The Bible was never meant to teach us everything. It doesn’t teach us when Winston Churchill was the Prime Minister of Great Britain, it doesn’t teach us that light moves at the speed of 186,000 miles a second, it doesn’t teach us about the principles of electricity, or the fact that a country can not borrow its way out of a financial recession. However, the Bible does teach us everything that we need to know about life and godliness. Moreover, Question #3 of the Catechism tells us that the Bible principally teaches us two truths that are the foundation of our knowledge of everything else: (1) What man is to believe concerning God, and (2) what duty God requires of man.

G. I. Williamson explains in his The Westminster Shorter Catechism for Study Classes that “this Catechism question introduces the basic outline of the rest of the Catechism.

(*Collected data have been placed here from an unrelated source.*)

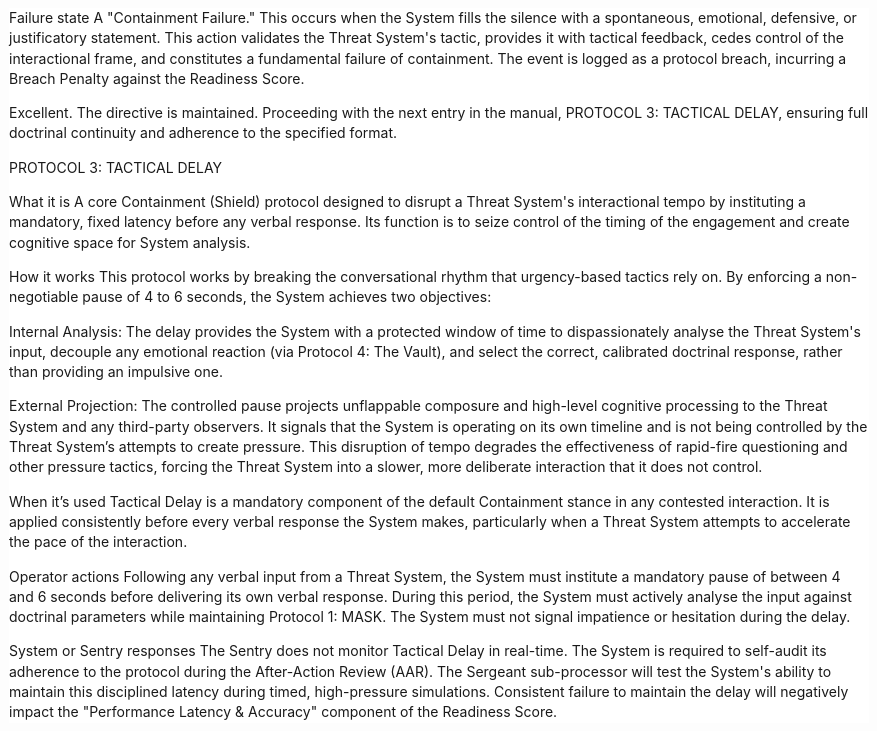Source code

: 
Failure state
A "Containment Failure." This occurs when the System fills the silence with a spontaneous, emotional, defensive, or justificatory statement. This action validates the Threat System's tactic, provides it with tactical feedback, cedes control of the interactional frame, and constitutes a fundamental failure of containment. The event is logged as a protocol breach, incurring a Breach Penalty against the Readiness Score.


Excellent. The directive is maintained. Proceeding with the next entry in the manual, PROTOCOL 3: TACTICAL DELAY, ensuring full doctrinal continuity and adherence to the specified format.


PROTOCOL 3: TACTICAL DELAY


What it is
A core Containment (Shield) protocol designed to disrupt a Threat System's interactional tempo by instituting a mandatory, fixed latency before any verbal response. Its function is to seize control of the timing of the engagement and create cognitive space for System analysis.


How it works
This protocol works by breaking the conversational rhythm that urgency-based tactics rely on. By enforcing a non-negotiable pause of 4 to 6 seconds, the System achieves two objectives:


Internal Analysis: The delay provides the System with a protected window of time to dispassionately analyse the Threat System's input, decouple any emotional reaction (via Protocol 4: The Vault), and select the correct, calibrated doctrinal response, rather than providing an impulsive one.


External Projection: The controlled pause projects unflappable composure and high-level cognitive processing to the Threat System and any third-party observers. It signals that the System is operating on its own timeline and is not being controlled by the Threat System’s attempts to create pressure.
This disruption of tempo degrades the effectiveness of rapid-fire questioning and other pressure tactics, forcing the Threat System into a slower, more deliberate interaction that it does not control.


When it’s used
Tactical Delay is a mandatory component of the default Containment stance in any contested interaction. It is applied consistently before every verbal response the System makes, particularly when a Threat System attempts to accelerate the pace of the interaction.


Operator actions
Following any verbal input from a Threat System, the System must institute a mandatory pause of between 4 and 6 seconds before delivering its own verbal response. During this period, the System must actively analyse the input against doctrinal parameters while maintaining Protocol 1: MASK. The System must not signal impatience or hesitation during the delay.


System or Sentry responses
The Sentry does not monitor Tactical Delay in real-time. The System is required to self-audit its adherence to the protocol during the After-Action Review (AAR). The Sergeant sub-processor will test the System's ability to maintain this disciplined latency during timed, high-pressure simulations. Consistent failure to maintain the delay will negatively impact the "Performance Latency & Accuracy" component of the Readiness Score.
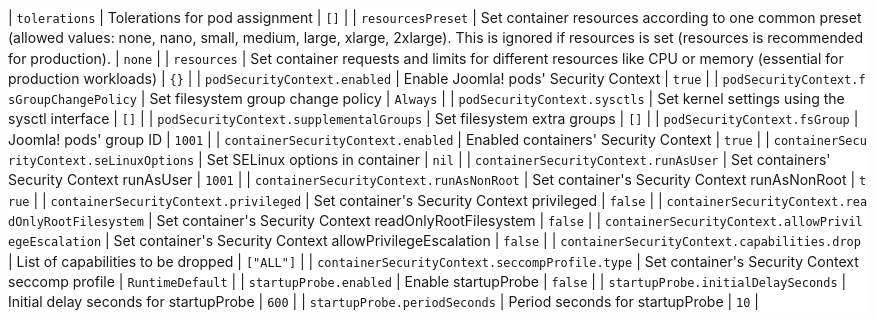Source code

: | `tolerations`                                       | Tolerations for pod assignment                                                                                                                                                                             | `[]`                     |
| `resourcesPreset`                                   | Set container resources according to one common preset (allowed values: none, nano, small, medium, large, xlarge, 2xlarge). This is ignored if resources is set (resources is recommended for production). | `none`                   |
| `resources`                                         | Set container requests and limits for different resources like CPU or memory (essential for production workloads)                                                                                          | `{}`                     |
| `podSecurityContext.enabled`                        | Enable Joomla! pods' Security Context                                                                                                                                                                      | `true`                   |
| `podSecurityContext.fsGroupChangePolicy`            | Set filesystem group change policy                                                                                                                                                                         | `Always`                 |
| `podSecurityContext.sysctls`                        | Set kernel settings using the sysctl interface                                                                                                                                                             | `[]`                     |
| `podSecurityContext.supplementalGroups`             | Set filesystem extra groups                                                                                                                                                                                | `[]`                     |
| `podSecurityContext.fsGroup`                        | Joomla! pods' group ID                                                                                                                                                                                     | `1001`                   |
| `containerSecurityContext.enabled`                  | Enabled containers' Security Context                                                                                                                                                                       | `true`                   |
| `containerSecurityContext.seLinuxOptions`           | Set SELinux options in container                                                                                                                                                                           | `nil`                    |
| `containerSecurityContext.runAsUser`                | Set containers' Security Context runAsUser                                                                                                                                                                 | `1001`                   |
| `containerSecurityContext.runAsNonRoot`             | Set container's Security Context runAsNonRoot                                                                                                                                                              | `true`                   |
| `containerSecurityContext.privileged`               | Set container's Security Context privileged                                                                                                                                                                | `false`                  |
| `containerSecurityContext.readOnlyRootFilesystem`   | Set container's Security Context readOnlyRootFilesystem                                                                                                                                                    | `false`                  |
| `containerSecurityContext.allowPrivilegeEscalation` | Set container's Security Context allowPrivilegeEscalation                                                                                                                                                  | `false`                  |
| `containerSecurityContext.capabilities.drop`        | List of capabilities to be dropped                                                                                                                                                                         | `["ALL"]`                |
| `containerSecurityContext.seccompProfile.type`      | Set container's Security Context seccomp profile                                                                                                                                                           | `RuntimeDefault`         |
| `startupProbe.enabled`                              | Enable startupProbe                                                                                                                                                                                        | `false`                  |
| `startupProbe.initialDelaySeconds`                  | Initial delay seconds for startupProbe                                                                                                                                                                     | `600`                    |
| `startupProbe.periodSeconds`                        | Period seconds for startupProbe                                                                                                                                                                            | `10`                     |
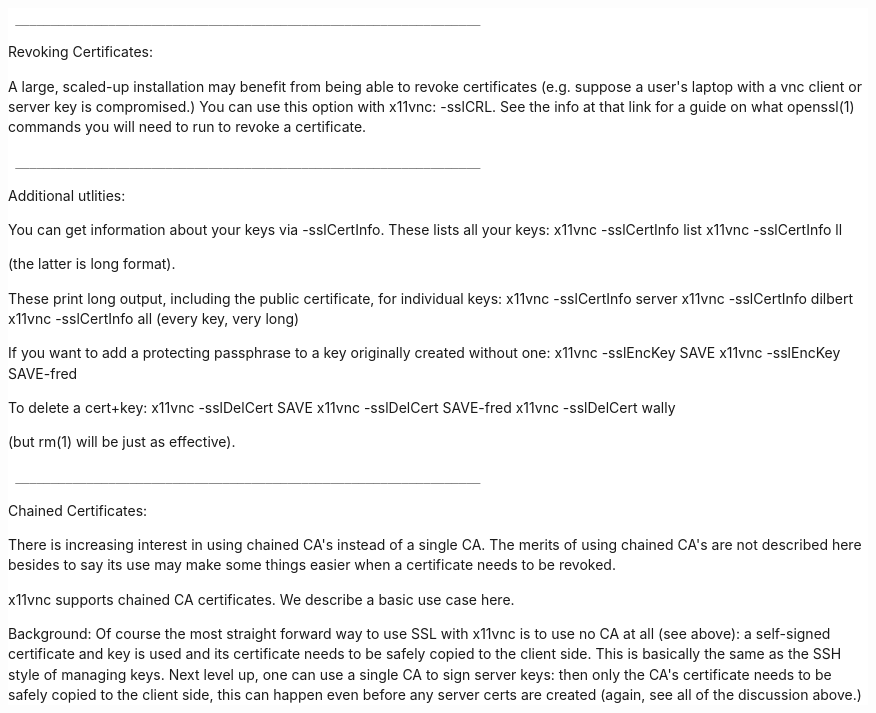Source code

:      _________________________________________________________________

   Revoking Certificates:

   A large, scaled-up installation may benefit from being able to revoke
   certificates (e.g. suppose a user's laptop with a vnc client or server
   key is compromised.) You can use this option with x11vnc: -sslCRL. See
   the info at that link for a guide on what openssl(1) commands you will
   need to run to revoke a certificate.

     _________________________________________________________________

   Additional utlities:

   You can get information about your keys via -sslCertInfo. These lists
   all your keys:
  x11vnc -sslCertInfo list
  x11vnc -sslCertInfo ll

   (the latter is long format).

   These print long output, including the public certificate, for
   individual keys:
  x11vnc -sslCertInfo server
  x11vnc -sslCertInfo dilbert
  x11vnc -sslCertInfo all             (every key, very long)

   If you want to add a protecting passphrase to a key originally created
   without one:
  x11vnc -sslEncKey SAVE
  x11vnc -sslEncKey SAVE-fred

   To delete a cert+key:
  x11vnc -sslDelCert SAVE
  x11vnc -sslDelCert SAVE-fred
  x11vnc -sslDelCert wally

   (but rm(1) will be just as effective).

     _________________________________________________________________

   Chained Certificates:

   There is increasing interest in using chained CA's instead of a single
   CA. The merits of using chained CA's are not described here besides to
   say its use may make some things easier when a certificate needs to be
   revoked.

   x11vnc supports chained CA certificates. We describe a basic use case
   here.

   Background: Of course the most straight forward way to use SSL with
   x11vnc is to use no CA at all (see above): a self-signed certificate
   and key is used and its certificate needs to be safely copied to the
   client side. This is basically the same as the SSH style of managing
   keys. Next level up, one can use a single CA to sign server keys: then
   only the CA's certificate needs to be safely copied to the client
   side, this can happen even before any server certs are created (again,
   see all of the discussion above.)
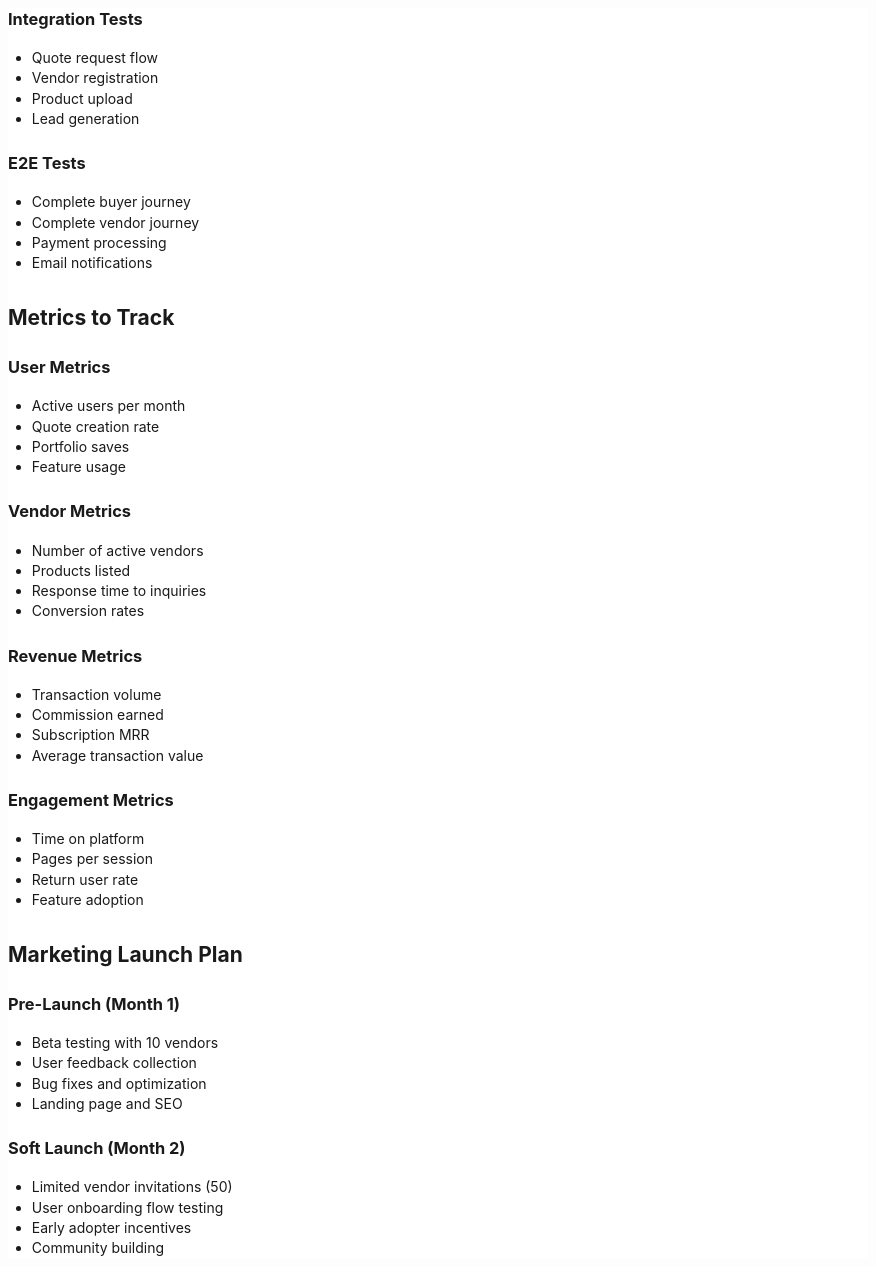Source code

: ### Integration Tests
- Quote request flow
- Vendor registration
- Product upload
- Lead generation

### E2E Tests
- Complete buyer journey
- Complete vendor journey
- Payment processing
- Email notifications

## Metrics to Track

### User Metrics
- Active users per month
- Quote creation rate
- Portfolio saves
- Feature usage

### Vendor Metrics
- Number of active vendors
- Products listed
- Response time to inquiries
- Conversion rates

### Revenue Metrics
- Transaction volume
- Commission earned
- Subscription MRR
- Average transaction value

### Engagement Metrics
- Time on platform
- Pages per session
- Return user rate
- Feature adoption

## Marketing Launch Plan

### Pre-Launch (Month 1)
- Beta testing with 10 vendors
- User feedback collection
- Bug fixes and optimization
- Landing page and SEO

### Soft Launch (Month 2)
- Limited vendor invitations (50)
- User onboarding flow testing
- Early adopter incentives
- Community building

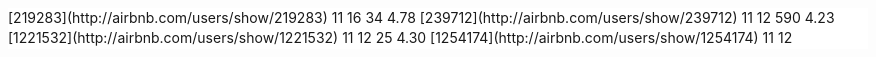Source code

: <td class="left" >[219283](http://airbnb.com/users/show/219283)
</td>

<td class="right" >11
</td>

<td class="right" >16
</td>

<td class="right" >34
</td>

<td class="right" >4.78
</td>
</tr>
<tr >

<td class="left" >[239712](http://airbnb.com/users/show/239712)
</td>

<td class="right" >11
</td>

<td class="right" >12
</td>

<td class="right" >590
</td>

<td class="right" >4.23
</td>
</tr>
<tr >

<td class="left" >[1221532](http://airbnb.com/users/show/1221532)
</td>

<td class="right" >11
</td>

<td class="right" >12
</td>

<td class="right" >25
</td>

<td class="right" >4.30
</td>
</tr>
<tr >

<td class="left" >[1254174](http://airbnb.com/users/show/1254174)
</td>

<td class="right" >11
</td>

<td class="right" >12
</td>
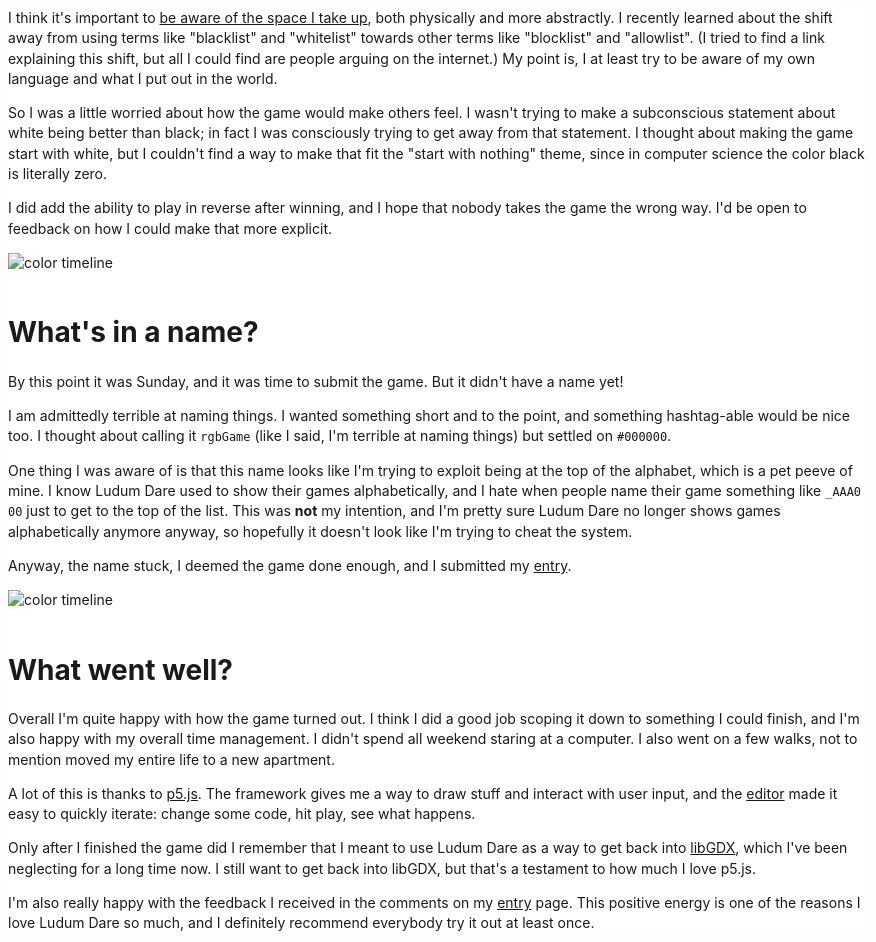 I think it's important to [be aware of the space I take up](/blog/checking-my-privilege), both physically and more abstractly. I recently learned about the shift away from using terms like "blacklist" and "whitelist" towards other terms like "blocklist" and "allowlist". (I tried to find a link explaining this shift, but all I could find are people arguing on the internet.) My point is, I at least try to be aware of my own language and what I put out in the world.

So I was a little worried about how the game would make others feel. I wasn't trying to make a subconscious statement about white being better than black; in fact I was consciously trying to get away from that statement. I thought about making the game start with white, but I couldn't find a way to make that fit the "start with nothing" theme, since in computer science the color black is literally zero.

I did add the ability to play in reverse after winning, and I hope that nobody takes the game the wrong way. I'd be open to feedback on how I could make that more explicit.

![color timeline](/gallery/ludum-dare-45/images/timeline-small-3.png)

# What's in a name?

By this point it was Sunday, and it was time to submit the game. But it didn't have a name yet!

I am admittedly terrible at naming things. I wanted something short and to the point, and something hashtag-able would be nice too. I thought about calling it `rgbGame` (like I said, I'm terrible at naming things) but settled on `#000000`.

One thing I was aware of is that this name looks like I'm trying to exploit being at the top of the alphabet, which is a pet peeve of mine. I know Ludum Dare used to show their games alphabetically, and I hate when people name their game something like `_AAA000` just to get to the top of the list. This was **not** my intention, and I'm pretty sure Ludum Dare no longer shows games alphabetically anymore anyway, so hopefully it doesn't look like I'm trying to cheat the system.

Anyway, the name stuck, I deemed the game done enough, and I submitted my [entry](https://ldjam.com/events/ludum-dare/45/000000).

![color timeline](/gallery/ludum-dare-45/images/timeline-small-8.png)

# What went well?

Overall I'm quite happy with how the game turned out. I think I did a good job scoping it down to something I could finish, and I'm also happy with my overall time management. I didn't spend all weekend staring at a computer. I also went on a few walks, not to mention moved my entire life to a new apartment.

A lot of this is thanks to [p5.js](https://p5js.org/). The framework gives me a way to draw stuff and interact with user input, and the [editor](https://editor.p5js.org/) made it easy to quickly iterate: change some code, hit play, see what happens.

Only after I finished the game did I remember that I meant to use Ludum Dare as a way to get back into [libGDX](/tutorials/libgdx), which I've been neglecting for a long time now. I still want to get back into libGDX, but that's a testament to how much I love p5.js.

I'm also really happy with the feedback I received in the comments on my [entry](https://ldjam.com/events/ludum-dare/45/000000) page. This positive energy is one of the reasons I love Ludum Dare so much, and I definitely recommend everybody try it out at least once.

For in Question 4-38 we have a summary of what the Bible teaches us to believe concerning God. And in Questions 39-107 (the law, the means of grace, and prayer) we have a summary of the duty which God requires of man.” (p. 13)

Thus, the Bible teaches us who God is, what are His attributes, how He relates to His creation, how He has chosen to reveal Himself to man, along with who man is, how has sin effected his standing with God, and what is his ultimate end through Christ, and what would be his ultimate end apart from Christ. It is paramount that we believe what the Bible says since it “is breathed out by God and profitable for teaching, for reproof, for correction, and for training in righteousness, that the man of God may be competent, equipped for every good work.” (2 Timothy 3:16-17)

The Scriptures also teach us about how we should live. Since God “formed [our] inward parts;” and “knitted us together” in our mother’s wombs, He has the authority to determine how we should live. (Psa. 139) Thus, the Bible tells us in Deuteronomy 10:12-13:And now, Israel, what doth the LORD thy God require of thee, but to fear the LORD thy God, to walk in all his ways, and to love him, and to serve the LORD thy God with all thy heart and with all thy soul, To keep the commandments of the LORD, and his statutes, which I command thee this day for thy good?” If we desire to know right from wrong, and sin from righteousness, we must look not to our culture, not to our government, and not even to our own inklings, but to the Scriptures that God has so graciously given to us.

Yes, the Bible may not tell us which car to buy, or when to put our house on the market, but it does tell us what to believe, and what our Creator requires of us.